"Saturday night's all right for fighting," Elton John once declared. Adam Duritz agrees: '1492', the opener of the Counting Crows' best album in a decade, has the front man taking potshots at those who mock his fake dreadlocks ("I'm a Russian Jew American/ Impersonating African Jamaican") and those who can't understand how he scores one hot woman after another.
Amid the bristling guitar and racing drums, he touches on something more devastating: his mental illness of the past 10 years. "Now I'm the king of everything / And I'm the king of nothing," he reveals — but where there was once despair and self pity, the singer and chief songwriter now sounds defiant.

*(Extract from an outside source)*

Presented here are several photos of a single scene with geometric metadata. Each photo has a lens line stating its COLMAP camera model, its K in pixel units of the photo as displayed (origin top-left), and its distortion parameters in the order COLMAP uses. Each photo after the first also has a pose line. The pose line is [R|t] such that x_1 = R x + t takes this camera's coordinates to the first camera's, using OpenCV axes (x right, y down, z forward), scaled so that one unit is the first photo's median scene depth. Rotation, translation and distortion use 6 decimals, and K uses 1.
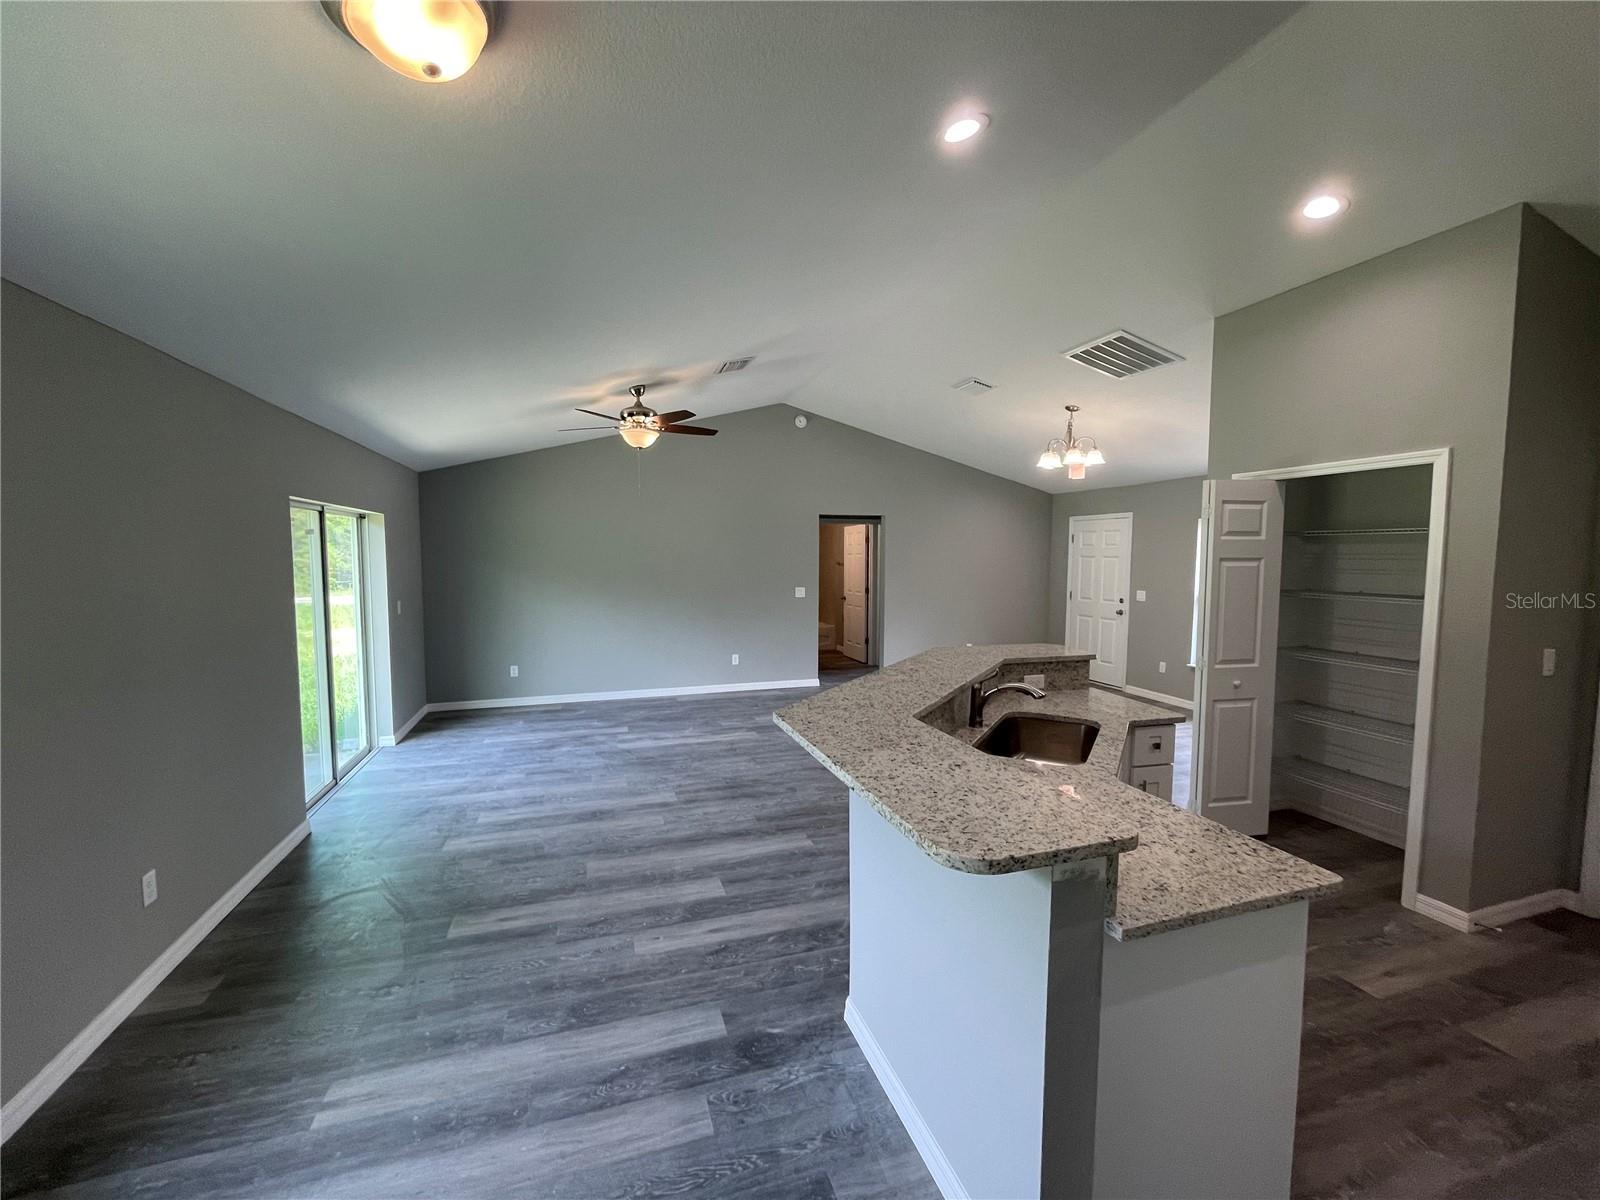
lens RADIAL K [[644.0, 0, 792.0], [0, 644.0, 599.2], [0, 0, 1]] dist [0.003540, 0.000072]
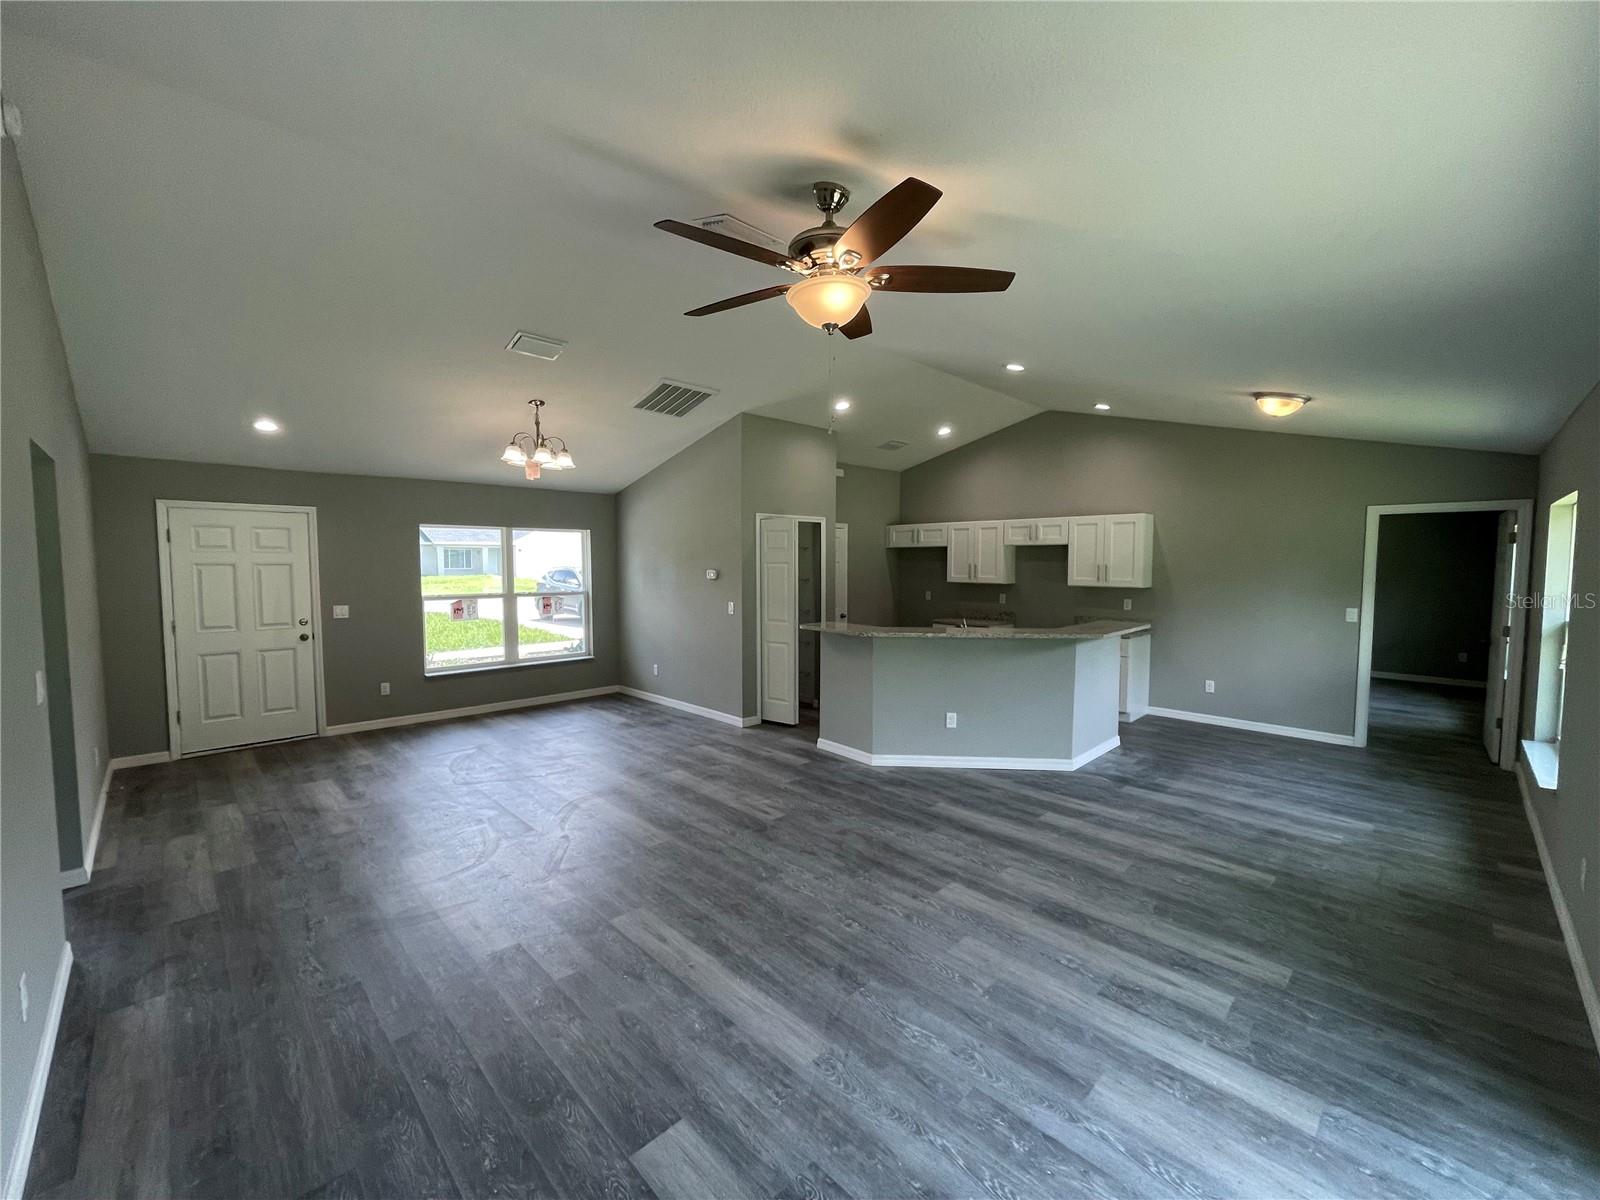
lens RADIAL K [[644.0, 0, 795.0], [0, 644.0, 597.7], [0, 0, 1]] dist [0.003540, 0.000072]
pose [[-0.448970, -0.056101, 0.891784, -0.805363], [0.062790, 0.993579, 0.094116, -0.116166], [-0.891338, 0.098251, -0.442565, 1.561010]]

That defiance is the hallmark of the album's 'Saturday Nights' portion, six songs produced by Gil Norton that recreate the ballsy country rock of 1996's 'Recovering The Satellites'. 'Hanging Tree' is built around a simple Nirvana-style guitar riff, then dressed up with piano pounding, squealing slide guitars — and mandolins; 'Insignificant' (with its line of "I don't want to feel so different") is a singalong crowd pleaser in the style of 'Mr Jones'; 'Cowboys' gallops like John Wayne in pursuit of a runaway stagecoach; and the incongruously titled 'Sundays', with its angelic glockenspiel-accompanied chorus, sets the tone for this collection's quieter second half.
Appropriately bundled together as 'Sunday Mornings', the remaining eight songs find Duritz and his five cohorts in a more chilled-out — but no less captivating — state. "So cover this warm night / In a blanket of starlight / And I'll follow this freeway / Out into the air," sings Duritz wistfully to the stark accompaniment of guitars and harmonica on 'Washington Square'. The vintage Dylan-style acoustic folk of the band's debut album 'August and Everything After' continues on the stark 'On Almost Any Sunday Morning', the relatively cheery 'When I Dream Of Michelangelo' and the tortured piano ballad 'On A Tuesday In Amsterdam Long Ago'.
'Anyone But You' and 'You Can't Count On Me' crank it up a little and dilute the Duritz wail but both are too reminiscent of the safe (read boring) stuff of the band's third and fourth outings. Rampant closer 'Come Around' rectifies matters somewhat — although, in sounding not unlike vintage Crows anthem 'Round Here', underlines the biggest problem with 'Saturday Nights and Sunday Mornings': they've done this all before. But even if the lyrics recycle references (Los Angeles, Baltimore, Omaha and angels all make a comeback) and some tunes sound vaguely familiar, the band are clearly back at their best; fighting fit once more.